Zwischen Pragmatismus, Angst und Schadenfreude

China sieht im Scheitern der Militärintervention in Afghanistan einen Beleg für die schwindende Macht der USA. Gleichzeitig verfolgt China dort wirtschaftliche Interessen. Der Umgang mit den Taliban ist geprägt von Pragmatismus – und Angst.

Die Kommentatoren in den chinesischen Staatsmedien waren voller Häme. Die Machtübernahme der Taliban in Afghanistan, die Evakuierung westlicher Botschaftsmitarbeiter, das sei der Saigon-Moment der Amerikaner, hieß es unter Verweis auf die Evakuierung der US-Botschaft am Ende des Vietnamkrieges vor 46 Jahren. „Der Fall Kabuls läutet die Todesglocke für den Niedergang der US-Hegemonie ein“, titelte die staatliche Nachrichtenagentur Xinhua.

Doch bei aller Schadenfreude – Chinas Führung blickt auch sorgenvoll Richtung Afghanistan. In Peking sagt das niemand laut: Aber China hat lange von der US-Präsenz in Afghanistan profitiert – schuf sie doch ein Minimum an Stabilität. Dass jetzt die Taliban die Macht übernehmen, ist auch für Peking schwierig. Die gemeinsame Grenze mit Afghanistan ist zwar nur 76 Kilometer lang – ein unzugänglicher Pass in extremer Höhe. Dennoch fürchtet Peking, dass radikale Islamisten nach China einsickern könnten – in die Grenzregion Xinjiang (Uyghuristan).

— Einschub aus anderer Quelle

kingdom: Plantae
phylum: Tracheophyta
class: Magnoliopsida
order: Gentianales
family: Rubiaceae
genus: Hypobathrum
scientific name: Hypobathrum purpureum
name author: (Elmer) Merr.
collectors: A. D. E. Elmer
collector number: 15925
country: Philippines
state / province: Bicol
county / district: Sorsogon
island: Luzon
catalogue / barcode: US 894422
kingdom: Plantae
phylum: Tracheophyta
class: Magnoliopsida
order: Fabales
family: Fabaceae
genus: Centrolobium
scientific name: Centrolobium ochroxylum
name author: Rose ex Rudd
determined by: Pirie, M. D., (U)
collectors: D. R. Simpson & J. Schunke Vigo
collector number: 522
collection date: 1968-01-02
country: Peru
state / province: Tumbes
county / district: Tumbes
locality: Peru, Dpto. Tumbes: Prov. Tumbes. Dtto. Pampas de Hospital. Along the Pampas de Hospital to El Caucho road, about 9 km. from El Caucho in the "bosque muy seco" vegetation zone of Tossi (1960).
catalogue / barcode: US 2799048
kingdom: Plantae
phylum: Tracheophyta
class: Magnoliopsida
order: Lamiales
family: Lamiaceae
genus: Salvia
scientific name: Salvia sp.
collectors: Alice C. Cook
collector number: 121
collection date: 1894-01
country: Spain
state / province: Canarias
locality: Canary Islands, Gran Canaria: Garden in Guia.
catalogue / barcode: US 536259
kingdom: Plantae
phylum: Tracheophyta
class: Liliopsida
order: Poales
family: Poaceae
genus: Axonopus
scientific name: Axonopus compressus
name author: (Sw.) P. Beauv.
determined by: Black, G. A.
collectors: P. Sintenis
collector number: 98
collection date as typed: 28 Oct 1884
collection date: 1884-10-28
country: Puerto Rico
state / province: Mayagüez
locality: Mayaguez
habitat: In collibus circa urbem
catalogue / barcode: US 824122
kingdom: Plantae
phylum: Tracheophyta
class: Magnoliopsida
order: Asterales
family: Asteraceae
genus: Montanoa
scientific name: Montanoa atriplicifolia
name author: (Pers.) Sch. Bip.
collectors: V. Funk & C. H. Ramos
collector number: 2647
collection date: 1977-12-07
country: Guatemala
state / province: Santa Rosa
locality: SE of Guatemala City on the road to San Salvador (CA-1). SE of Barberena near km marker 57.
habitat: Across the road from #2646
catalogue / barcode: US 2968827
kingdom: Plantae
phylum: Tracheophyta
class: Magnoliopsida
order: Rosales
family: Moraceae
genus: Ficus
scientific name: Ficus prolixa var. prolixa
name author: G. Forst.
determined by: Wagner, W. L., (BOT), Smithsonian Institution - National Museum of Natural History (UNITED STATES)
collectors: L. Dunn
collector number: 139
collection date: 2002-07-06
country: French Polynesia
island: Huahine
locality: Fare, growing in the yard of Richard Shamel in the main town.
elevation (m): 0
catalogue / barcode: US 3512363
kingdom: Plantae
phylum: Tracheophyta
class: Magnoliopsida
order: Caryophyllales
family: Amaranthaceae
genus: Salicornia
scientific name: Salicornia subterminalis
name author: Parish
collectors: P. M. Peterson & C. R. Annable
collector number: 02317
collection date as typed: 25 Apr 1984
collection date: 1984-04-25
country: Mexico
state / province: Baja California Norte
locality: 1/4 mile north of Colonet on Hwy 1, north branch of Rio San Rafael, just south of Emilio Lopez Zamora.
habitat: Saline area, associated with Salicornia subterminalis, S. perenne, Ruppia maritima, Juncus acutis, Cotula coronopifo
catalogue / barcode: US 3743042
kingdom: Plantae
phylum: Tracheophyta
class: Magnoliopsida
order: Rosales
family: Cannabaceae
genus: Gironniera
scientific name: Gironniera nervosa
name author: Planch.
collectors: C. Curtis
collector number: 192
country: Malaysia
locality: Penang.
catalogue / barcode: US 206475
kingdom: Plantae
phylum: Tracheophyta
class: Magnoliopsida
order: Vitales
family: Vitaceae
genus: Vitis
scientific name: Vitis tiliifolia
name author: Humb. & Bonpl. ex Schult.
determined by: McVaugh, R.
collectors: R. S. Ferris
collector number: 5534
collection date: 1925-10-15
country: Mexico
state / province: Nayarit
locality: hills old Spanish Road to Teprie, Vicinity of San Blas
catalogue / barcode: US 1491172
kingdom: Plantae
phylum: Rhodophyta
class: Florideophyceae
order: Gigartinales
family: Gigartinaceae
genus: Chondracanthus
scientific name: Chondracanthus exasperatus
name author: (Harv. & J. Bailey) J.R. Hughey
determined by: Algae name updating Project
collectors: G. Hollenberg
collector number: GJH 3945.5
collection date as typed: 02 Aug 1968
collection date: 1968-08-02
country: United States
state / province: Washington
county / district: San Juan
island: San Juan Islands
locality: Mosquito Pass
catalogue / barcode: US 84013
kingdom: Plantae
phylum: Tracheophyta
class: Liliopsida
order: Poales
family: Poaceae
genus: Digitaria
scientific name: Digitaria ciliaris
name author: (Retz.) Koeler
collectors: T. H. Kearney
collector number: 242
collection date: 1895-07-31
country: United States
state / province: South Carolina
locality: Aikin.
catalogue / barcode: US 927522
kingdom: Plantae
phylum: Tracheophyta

Peking pflegt gute Beziehungen zu den Taliban

Fan Hongda von der Shanghaier Universität für internationale Studien mahnte schon vor Tagen: „Als Nachbarland und wichtiges Land in der Welt muss China Afghanistan helfen, Stabilität und Frieden herzustellen – schon wegen unserer eigenen nationalen Sicherheitsinteressen.“ Obwohl China im eigenen Land den Islam unterdrückt und muslimische Uiguren (Uyghuren) in Umerziehungslager sperrt, pflegt Peking gute Beziehungen zu den Taliban: etwa im Juli bei einem Treffen von Außenminister Wang Yi mit einer Delegation unter Leitung des Talibanführers Abdul Ghani Baradar.

Auch gestern war China eines der ersten Länder, die den neuen Machthabern in Kabul „freundliche Beziehungen“ anboten. „China respektiert das Recht des afghanischen Volkes, über sein Schicksal und seine Zukunft zu entscheiden“, sagte Außenamtssprecherin Hua Chunying. „Wir sind bereit weiterhin gut-nachbarschaftliche Beziehungen mit Afghanistan zu pflegen und eine konstruktive Rolle im Wiederaufbau und der Entwicklung des Landes zu spielen.“

Hochriskante strategische Möglichkeiten

Die Taliban wiederum sind an Investitionen aus China interessiert und erhoffen sich durch die Beziehungen zu Peking mehr internationale Anerkennung. Damit tun sich für China neue strategische Möglichkeiten auf, die allerdings hochriskant sind. Eine Zusammenarbeit mit den neuen Machthabern in Kabul könnte China Infrastruktur-Aufträge bescheren, bestehende Milliarden-Investitionen absichern und Chinas neuer Seidenstraße neue Impulse geben – gilt doch Afghanistan als wichtiges Bindeglied zu den Staaten Zentralasiens.

Aber Peking bleibt vorsichtig. China erwarte, dass die Taliban ihre Zusagen umsetzen: einen reibungslosen Übergang in Afghanistan sicherzustellen und jede Art von Terrorismus und Gewalt einzudämmen, so Außenamtssprecherin Hua. Die chinesische Botschaft in Kabul hat Peking bislang nicht geschlossen. Doch die Sicherungen an der schmalen Grenze zu Afghanistan wurden laut Medienberichten schon vor Monaten verstärkt. Als ausgemacht gilt auch, dass sich China nicht in militärische Abenteuer in Afghanistan hineinziehen lassen will. Staatsmedien warnen seit Tagen: Nicht von ungefähr gelte Afghanistan als „Friedhof der Imperien“.